Tracks such as ‘Tree of Life’ and ‘Evelyn’ showcase the duo’s imaginative range, percussive energy and instrumental agility, but their styles find the perfect consummation in the alternating states of tranquility and chaos of ‘Sustain’.
– Prarthana Mitra
7. Tarun Balani – The Shape of Things to Come
Jazz musician Tarun Balani continues to push the proverbial envelope with every release. Between his various solo and group musical endeavours, Balani released a slew of projects in 2020.
However, this year’s standout was undoubtedly his EP The Shape of Things to Come which was released in October. Free jazz has one rule, that there are no rules. The genre might conjure up in one’s mind the energized cacophony of a jazz ensemble, but what sets this album apart is rather the restraint it displays. This is precisely what makes The Shape of Things to Come thoroughly enjoyable from start to finish, regardless of whether you’re a jazz aficionado.
For those who have heard Tarun’s musical projects before, there’s a familiar undercurrent here, stemming from the presence of his Dharma bandmates — Adam O’Farrill on trumpet and Olli Hirvonen on guitar, and long-time friend Sharik Hasan on the piano.
There are also reworked jazz versions of two Seasonal Affected Beats tracks, ‘Dr. Escher’ and ‘2°’. If you’re looking to indulge in the characteristic frenetic and unpredictable energy of free jazz though, skip straight to the title track. Or start with ‘Dr. Escher’, a heady number with plenty of twists and turns featuring some of the most innovative trumpet-playing along with a remarkable outro. Other than that, there’s definitely something for everyone here, from the languid energy of ‘Azaan’ to the serenity of ‘As We Lay Under the Trees’.

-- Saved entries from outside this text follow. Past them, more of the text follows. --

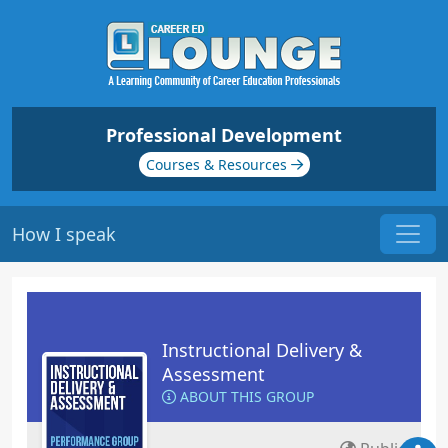
Professional Development
Courses & Resources
How I speak
Instructional Delivery &
Assessment
ABOUT THIS GROUP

As our writer Shreya Bose put it in her review, “the album takes the time to deliver experience throughsound rather than simply showcase virtuosity.”
– Nishtha Jaiswal
6. Shubh Saran – Becoming
In an effort to mix jazz sensibilities with the frenetic energy of punk music, guitarist and composer Shubh Saran delivers a promising future for the six-stringed instrument in the realm of fusion. The globe-trotting musician packs Becoming with end-to-end dynamic shifts backed by able-bodied horns and a rhythm section that is more than willing.
Tracks like ‘Storm’ retain a bit of “Indian-ness” as Saran places himself at its melodic centre and dictates the song’s direction with movement between clean and effect-heavy guitars. ‘Safe’ is the ensemble at its grooviest, while ‘Comfort’ with Hannah Sumner and ‘Dust’ culminate the record with atmospheric expanse and bombast.
Instrumental records come with self-sustained baggage—the player’s enthusiasm bundled together with a spectator’s shrinking attention span—often resulting in meandering self-consumption over and over until implosion. The point then spills over into accessibility rather than virtuosity, and that’s where Becoming differs. It does meander, and there are flights of fancy, yet it remains accessible. Saran succeeds in keeping the listener engaged enough, lulling them into security before snapping them out of their reverie. An effusive and driving record, Becoming is beautifully engineered; an album in the moment. Immediate, all of the time.